The thing to keep in mind is that drafted players usually start to peak in their fourth or fifth season – around 22 to 24 years old – which is precisely where the Leafs are headed with all of Matthews, Nylander and Marner. They’ve been fortunate to have a lot of the rubber hit the road with these guys since they were rookies, but the team is entering a phase now where they should start to light it all on fire. True prime years. That should mean more minutes, more responsibility than ever before, and needing a cheaper supporting cast that does just that, supports. Having an overly talented bottom six forward was nice, but getting more balance and flexibility was more important, as was landing an high-end offensive talent to the blue line who can do well in feeding pucks to those aforementioned forwards.
And in a way this can easily be traced back to the Tavares signing last summer, though not in a negative way. It made for a gravitational pull in the middle of the roster, but eventually gave the Leafs the freedom expand outward now. Center is an important place to have shored up, but at 27.1-million for three players it was getting a little pricey to run Tavares-Matthews-Kadri through the top nine. Kerfoot alleviates some of that money pressure and gives them different looks in their bottom six both at center and wing.

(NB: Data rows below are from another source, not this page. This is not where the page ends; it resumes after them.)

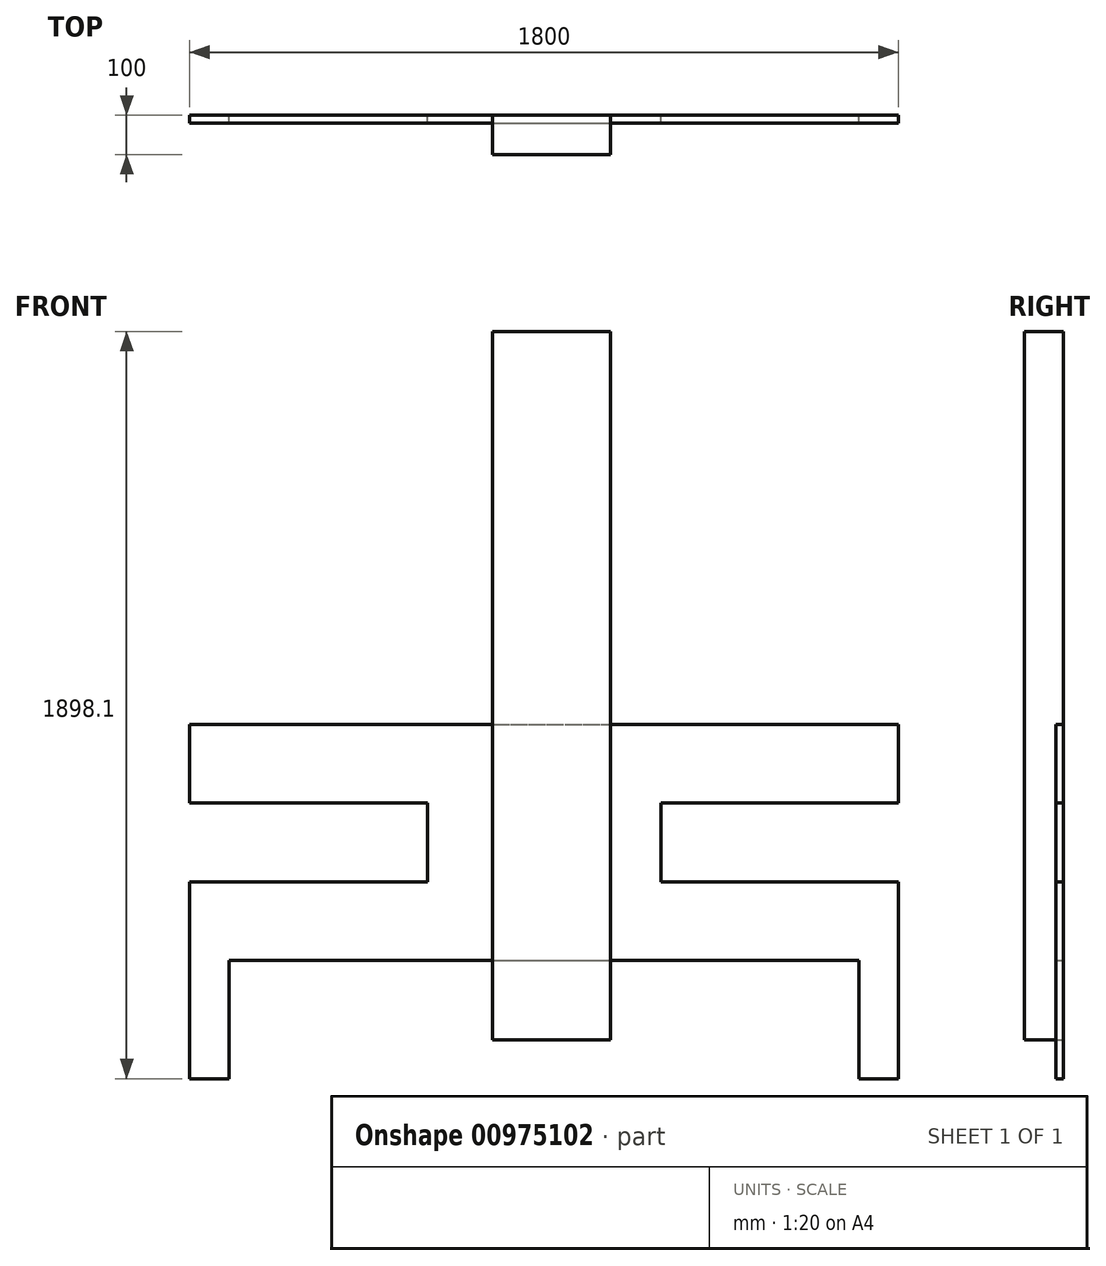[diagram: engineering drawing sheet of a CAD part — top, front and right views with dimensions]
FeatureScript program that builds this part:
annotation { "Feature Type Name" : "Feature", "Feature Type Description" : "" }
export const myFeature = defineFeature(function(context is Context, id is Id, definition is map)
    precondition{}
    {
        {
            var Q0;
            Q0=qCreatedBy(makeId("Front.planeOp"),FACE);
            var sketch = newSketch(context, id + "F0", { "sketchPlane" : qUnion([Q0])});
            skLineSegment(sketch, "E0.bottom", {"start": v(-150, 900) * mm, "end": v(150, 900) * mm});
            skLineSegment(sketch, "E0.top", {"start": v(-150, -900) * mm, "end": v(150, -900) * mm});
            skLineSegment(sketch, "E0.left", {"start": v(-150, 900) * mm, "end": v(-150, -900) * mm});
            skLineSegment(sketch, "E0.right", {"start": v(150, 900) * mm, "end": v(150, -900) * mm});
            skPoint(sketch, "E0.middle", {"position": v(0, 0) * mm});
            skSolve(sketch);
        }
        {
            var Q0;
            Q0=makeQuery(id+"F0.imprint","IMPRINT",FACE,{"disambiguationData":[TD([[makeQuery(id+"F0.imprint","IMPRINT",EDGE,{"derivedFrom":sQuery(id+"F0.wireOp",EDGE,"E0.bottom")}),-1.0]])]});
            extrude(context, id + "F1", {"entities" : qUnion([Q0]), "depth" : 100 * mm, "offsetDistance" : 25 * mm});
        }
        {
            var Q0;
            Q0=qCreatedBy(makeId("Front.planeOp"),FACE);
            var sketch = newSketch(context, id + "F2", { "sketchPlane" : qUnion([Q0])});
            skLineSegment(sketch, "E1.left", {"start": v(-315.18, -298.1) * mm, "end": v(-315.18, -498.1) * mm});
            skLineSegment(sketch, "E1.right", {"start": v(277.84, -298.1) * mm, "end": v(277.84, -498.1) * mm});
            skPoint(sketch, "E1.middle", {"position": v(0, 0) * mm});
            skLineSegment(sketch, "E2", {"start": v(-315.18, -298.1) * mm, "end": v(-918.67, -298.1) * mm});
            skLineSegment(sketch, "E3", {"start": v(-918.67, -298.1) * mm, "end": v(-918.67, -98.1) * mm});
            skLineSegment(sketch, "E4", {"start": v(-918.67, -98.1) * mm, "end": v(881.33, -98.1) * mm});
            skLineSegment(sketch, "E5", {"start": v(881.33, -98.1) * mm, "end": v(881.33, -298.1) * mm});
            skLineSegment(sketch, "E6", {"start": v(881.33, -298.1) * mm, "end": v(277.84, -298.1) * mm});
            skLineSegment(sketch, "E7", {"start": v(-315.18, -498.1) * mm, "end": v(-918.67, -498.1) * mm});
            skLineSegment(sketch, "E8", {"start": v(-918.67, -498.1) * mm, "end": v(-918.67, -998.1) * mm});
            skLineSegment(sketch, "E9", {"start": v(-918.67, -998.1) * mm, "end": v(-818.67, -998.1) * mm});
            skLineSegment(sketch, "E10", {"start": v(-818.67, -998.1) * mm, "end": v(-818.67, -698.1) * mm});
            skLineSegment(sketch, "E11", {"start": v(781.33, -698.1) * mm, "end": v(781.33, -998.1) * mm});
            skLineSegment(sketch, "E12", {"start": v(781.33, -998.1) * mm, "end": v(881.33, -998.1) * mm});
            skLineSegment(sketch, "E13", {"start": v(881.33, -998.1) * mm, "end": v(881.33, -498.1) * mm});
            skLineSegment(sketch, "E14", {"start": v(881.33, -498.1) * mm, "end": v(277.84, -498.1) * mm});
            skLineSegment(sketch, "E15", {"start": v(-818.67, -698.1) * mm, "end": v(781.33, -698.1) * mm});
            skLineSegment(sketch, "E16", {"start": v(-918.67, -298.1) * mm, "end": v(-918.67, -498.1) * mm, "construction": true});
            skLineSegment(sketch, "E17", {"start": v(881.33, -298.1) * mm, "end": v(881.33, -498.1) * mm, "construction": true});
            skLineSegment(sketch, "E18", {"start": v(-818.67, -998.1) * mm, "end": v(781.33, -998.1) * mm, "construction": true});
            skSolve(sketch);
        }
        {
            var Q0;
            Q0 = qSketchRegion(id + "F2", true);
            extrude(context, id + "F3", {"entities" : qUnion([Q0]), "depth" : 20 * mm, "offsetDistance" : 25 * mm});
        }
    });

The Leafs have executed an incredible tidy-up, and it’s come from necessity but also a lack of fear of doing a substantial roster shake-up in what is considered a contention window. The way they’ve reeled in their overall contracts situation both in dollars and term has been staggering, and when it comes how they want to move forward, their plan is becoming clearer: Pay for their stars and stay tight on terms/money for everything else around that. There’s never going to be a reason to pay a fourth line forward or a bottom-pairing defenceman player for five or six years, and the Leafs’ front office knows it – same goes for obviously declining vets. It’s perhaps the thing that should separate this management group from those in the past. You know, aside from that whole talent evaluation thing they also seem to be much better at.